AgTech and FoodTech Venture is Coming of Age: Why So Late?

Ronald Meeusen, Ph.D. Managing Director, Cultivian Sandbox Ventures, LLC

Ronald Meeusen, Ph.D. Managing Director, Cultivian Sandbox Ventures, LLC

It was only ten years ago that I left the corporate world to try my hand at venture capital in a space largely overlooked by the investment community – food and agtech. In December 2008, an experienced life sciences investor (Andy Ziolkowski) and an inexperienced corporate scientist (yours truly) closed on our inaugural food and agtech vc fund in Indianapolis, IN. Today Cultivian Sandbox is widely considered as one of the first pure play food and agtech private venture funds, and at least a dozen such dedicated funds followed, along with a growing number of generalist and corporate vc funds. While the sector is growing rapidly one can ask “Why so late?” After all, in 2008 venture capital had already been an established asset class since the 1960’s, and food and agriculture represent some of the largest markets on the planet. Why a half-century delay for such large markets? An early experience gave me some clues.

"If our society’s art is any indication, “agriculture” brings to mind images of grandfather’s farm, not tomorrow’s innovations"

Immediately after that December close I began looking for pictures for our fund’s website and promptly ran into a surprise. At an online site offering 5 million pieces of searchable artwork for license I typed “high technology” and “agriculture” and confidently hit the enter button. “No hits”! Hmmm. I then tried another website with even more artwork for license, 7 million pieces. Again, “No hits”. Thoroughly puzzled, I finally tried searching for only “technology” and “agriculture”. Bingo! I was immediately rewarded with images of … the introduction of the iron plow, Eli Whitney’s cotton gin, the first mechanical thresher, windmills grinding grain, and early steam-powered tractors.

In a world where whole genomes are sequenced in a week, where computers design drugs and predict toxicology, where robots augment surgeries and satellites track individual railcars, our society’s view of technology in agriculture is historical, looking backward in time. If our society’s art is any indication, “agriculture” brings to mind images of grandfather’s farm, not tomorrow’s innovations. Perhaps, this gives a clue as to why venture capital has been such a latecomer to these sectors. Venture capital is all about the future, and society prefers to think of agriculture in the past.
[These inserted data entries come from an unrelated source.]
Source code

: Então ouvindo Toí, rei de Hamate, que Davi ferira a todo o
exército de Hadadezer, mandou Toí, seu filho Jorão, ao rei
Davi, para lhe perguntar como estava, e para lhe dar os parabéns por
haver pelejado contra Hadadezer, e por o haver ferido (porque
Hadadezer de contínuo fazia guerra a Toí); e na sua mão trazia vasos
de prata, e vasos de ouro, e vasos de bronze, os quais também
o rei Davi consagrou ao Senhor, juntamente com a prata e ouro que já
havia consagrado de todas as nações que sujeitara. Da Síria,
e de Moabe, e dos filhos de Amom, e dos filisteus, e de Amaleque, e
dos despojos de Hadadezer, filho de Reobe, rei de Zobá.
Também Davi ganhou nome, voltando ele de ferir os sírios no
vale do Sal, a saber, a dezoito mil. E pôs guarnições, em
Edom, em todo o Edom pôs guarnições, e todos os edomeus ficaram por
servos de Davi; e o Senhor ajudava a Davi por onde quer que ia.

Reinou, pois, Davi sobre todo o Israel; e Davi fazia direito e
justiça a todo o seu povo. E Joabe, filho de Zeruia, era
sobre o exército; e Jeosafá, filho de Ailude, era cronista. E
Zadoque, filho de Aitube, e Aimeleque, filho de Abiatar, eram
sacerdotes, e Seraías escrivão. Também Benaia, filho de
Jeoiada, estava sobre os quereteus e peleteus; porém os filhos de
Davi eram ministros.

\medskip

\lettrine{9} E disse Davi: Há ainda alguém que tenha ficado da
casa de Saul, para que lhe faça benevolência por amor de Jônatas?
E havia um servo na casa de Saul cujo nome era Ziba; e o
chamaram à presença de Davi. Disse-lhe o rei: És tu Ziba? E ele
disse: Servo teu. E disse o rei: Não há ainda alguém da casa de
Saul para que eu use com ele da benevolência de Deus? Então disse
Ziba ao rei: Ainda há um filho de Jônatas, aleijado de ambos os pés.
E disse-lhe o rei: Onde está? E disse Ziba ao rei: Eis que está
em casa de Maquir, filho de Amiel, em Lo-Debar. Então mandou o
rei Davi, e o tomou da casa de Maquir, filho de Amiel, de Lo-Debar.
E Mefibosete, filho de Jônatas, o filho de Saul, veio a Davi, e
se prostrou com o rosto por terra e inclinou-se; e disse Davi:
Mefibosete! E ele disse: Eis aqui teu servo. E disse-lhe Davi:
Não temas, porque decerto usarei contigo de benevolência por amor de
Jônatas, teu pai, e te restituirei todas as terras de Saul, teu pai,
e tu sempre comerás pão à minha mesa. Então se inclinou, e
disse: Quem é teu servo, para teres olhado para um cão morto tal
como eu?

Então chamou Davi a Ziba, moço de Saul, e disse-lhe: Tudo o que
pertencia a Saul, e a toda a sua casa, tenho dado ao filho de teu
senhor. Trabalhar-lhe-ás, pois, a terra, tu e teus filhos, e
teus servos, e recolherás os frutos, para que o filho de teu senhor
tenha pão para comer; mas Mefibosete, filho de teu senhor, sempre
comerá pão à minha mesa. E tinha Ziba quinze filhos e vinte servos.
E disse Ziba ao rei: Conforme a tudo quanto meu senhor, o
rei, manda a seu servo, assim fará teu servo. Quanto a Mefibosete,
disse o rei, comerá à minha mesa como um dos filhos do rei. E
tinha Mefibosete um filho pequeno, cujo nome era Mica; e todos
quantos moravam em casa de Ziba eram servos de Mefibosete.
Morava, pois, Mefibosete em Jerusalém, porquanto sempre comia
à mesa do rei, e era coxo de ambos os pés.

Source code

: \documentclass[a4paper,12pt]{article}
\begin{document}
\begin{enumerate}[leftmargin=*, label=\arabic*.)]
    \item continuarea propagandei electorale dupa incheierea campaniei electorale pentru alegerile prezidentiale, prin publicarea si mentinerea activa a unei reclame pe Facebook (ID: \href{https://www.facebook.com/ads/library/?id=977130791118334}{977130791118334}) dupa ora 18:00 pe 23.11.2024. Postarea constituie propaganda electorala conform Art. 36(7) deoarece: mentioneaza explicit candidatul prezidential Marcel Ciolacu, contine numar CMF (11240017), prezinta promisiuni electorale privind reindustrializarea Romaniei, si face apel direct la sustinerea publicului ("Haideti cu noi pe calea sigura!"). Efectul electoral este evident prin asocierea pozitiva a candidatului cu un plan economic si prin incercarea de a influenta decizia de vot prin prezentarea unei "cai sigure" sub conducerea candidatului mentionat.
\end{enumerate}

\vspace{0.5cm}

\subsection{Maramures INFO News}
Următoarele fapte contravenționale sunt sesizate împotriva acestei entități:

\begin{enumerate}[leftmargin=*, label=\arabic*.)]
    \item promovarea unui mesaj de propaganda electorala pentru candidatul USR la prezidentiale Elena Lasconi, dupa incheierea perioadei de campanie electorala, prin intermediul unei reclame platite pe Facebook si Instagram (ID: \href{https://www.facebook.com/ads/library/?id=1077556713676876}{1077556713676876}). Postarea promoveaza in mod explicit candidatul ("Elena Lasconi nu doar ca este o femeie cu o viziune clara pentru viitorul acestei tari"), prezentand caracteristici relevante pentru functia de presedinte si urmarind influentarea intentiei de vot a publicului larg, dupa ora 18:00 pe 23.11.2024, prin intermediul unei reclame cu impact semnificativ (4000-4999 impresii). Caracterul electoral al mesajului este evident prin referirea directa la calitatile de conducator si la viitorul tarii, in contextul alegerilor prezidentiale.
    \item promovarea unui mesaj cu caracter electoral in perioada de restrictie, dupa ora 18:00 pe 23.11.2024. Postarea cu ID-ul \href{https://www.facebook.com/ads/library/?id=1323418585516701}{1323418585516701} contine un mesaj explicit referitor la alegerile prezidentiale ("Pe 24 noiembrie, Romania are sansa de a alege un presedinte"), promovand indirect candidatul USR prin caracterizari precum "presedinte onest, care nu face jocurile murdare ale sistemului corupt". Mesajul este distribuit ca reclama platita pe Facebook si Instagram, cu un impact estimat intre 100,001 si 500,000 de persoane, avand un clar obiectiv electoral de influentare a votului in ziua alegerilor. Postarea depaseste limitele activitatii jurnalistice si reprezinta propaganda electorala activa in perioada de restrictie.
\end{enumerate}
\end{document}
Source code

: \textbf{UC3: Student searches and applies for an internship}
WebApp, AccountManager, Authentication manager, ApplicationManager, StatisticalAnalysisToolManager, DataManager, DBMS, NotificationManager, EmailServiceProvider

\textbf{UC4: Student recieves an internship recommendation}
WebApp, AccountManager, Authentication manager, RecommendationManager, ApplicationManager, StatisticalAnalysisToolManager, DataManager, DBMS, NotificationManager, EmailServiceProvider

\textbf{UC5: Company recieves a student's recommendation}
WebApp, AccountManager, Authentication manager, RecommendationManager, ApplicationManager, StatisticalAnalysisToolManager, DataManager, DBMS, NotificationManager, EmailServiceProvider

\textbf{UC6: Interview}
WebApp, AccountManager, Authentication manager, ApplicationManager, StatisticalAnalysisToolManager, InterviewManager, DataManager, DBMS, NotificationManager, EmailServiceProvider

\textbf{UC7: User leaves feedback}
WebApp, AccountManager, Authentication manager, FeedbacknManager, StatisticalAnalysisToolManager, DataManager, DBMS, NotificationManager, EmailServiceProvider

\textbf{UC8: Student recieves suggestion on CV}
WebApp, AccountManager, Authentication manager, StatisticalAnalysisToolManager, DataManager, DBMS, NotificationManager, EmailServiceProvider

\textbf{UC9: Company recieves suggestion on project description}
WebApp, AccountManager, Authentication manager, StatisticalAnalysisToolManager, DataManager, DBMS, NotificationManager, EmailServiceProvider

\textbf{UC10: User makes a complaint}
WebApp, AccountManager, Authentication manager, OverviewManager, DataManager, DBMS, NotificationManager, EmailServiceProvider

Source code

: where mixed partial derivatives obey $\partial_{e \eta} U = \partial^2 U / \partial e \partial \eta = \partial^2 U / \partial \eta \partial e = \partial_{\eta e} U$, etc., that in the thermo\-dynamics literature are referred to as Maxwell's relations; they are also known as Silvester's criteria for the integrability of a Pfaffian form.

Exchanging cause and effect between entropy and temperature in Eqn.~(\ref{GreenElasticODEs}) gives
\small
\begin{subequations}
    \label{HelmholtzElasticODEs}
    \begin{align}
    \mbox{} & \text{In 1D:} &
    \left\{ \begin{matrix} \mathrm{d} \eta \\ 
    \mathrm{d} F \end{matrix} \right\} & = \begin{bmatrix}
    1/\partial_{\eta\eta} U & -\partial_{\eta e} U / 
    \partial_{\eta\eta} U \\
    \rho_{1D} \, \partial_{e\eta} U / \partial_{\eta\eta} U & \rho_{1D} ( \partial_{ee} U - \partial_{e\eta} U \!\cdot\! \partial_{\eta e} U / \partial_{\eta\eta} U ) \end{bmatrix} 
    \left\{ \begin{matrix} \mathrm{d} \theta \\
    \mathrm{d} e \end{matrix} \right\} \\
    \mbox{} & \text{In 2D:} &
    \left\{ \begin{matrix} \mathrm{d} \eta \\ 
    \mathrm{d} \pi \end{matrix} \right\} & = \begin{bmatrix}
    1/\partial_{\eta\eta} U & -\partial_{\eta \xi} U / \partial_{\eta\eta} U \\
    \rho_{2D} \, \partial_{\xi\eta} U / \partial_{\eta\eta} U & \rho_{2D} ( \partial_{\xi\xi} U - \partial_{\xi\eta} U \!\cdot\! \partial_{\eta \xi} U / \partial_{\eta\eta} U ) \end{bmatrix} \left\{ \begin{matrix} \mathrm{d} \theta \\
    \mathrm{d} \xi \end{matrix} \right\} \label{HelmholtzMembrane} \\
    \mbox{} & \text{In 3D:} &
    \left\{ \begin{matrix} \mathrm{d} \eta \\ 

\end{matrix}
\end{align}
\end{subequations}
This is an unfortunate blind spot in our collective consciousness, which makes it harder for the public, and those not directly involved in agriculture, to appreciate that the revolutions in genetics, nanomaterials, robotics, remote sensing, autonomous vehicles, satellite imagery, artificial intelligence and synthetic biology are all finding everyday applications on the farm, in the grain elevator, in the dairy and cheese plant, in the grocery cold chain, and the processing plant right down to the store shelf. Waves of innovation, and their attendant investment opportunities, are fully as relevant in food and agriculture as in medicine, telecommunications and healthcare. So perhaps it’s not surprising that venture capital only recently turned its collective attention to these markets.

This all has an upside for investors. The space is not crowded. In just ten years our funds have reviewed over 3,000 food and agtech opportunities, invested in 25, and only had two term sheets lost to competing bids. Since deals outnumber investors, it remains a buyers’ market with attractive valuations, and the relatively few VC funds in this space tend to cooperate more than compete. This will undoubtedly change as more investors enter the field and competition arises. But for now, it remains a great place to be a VC investor.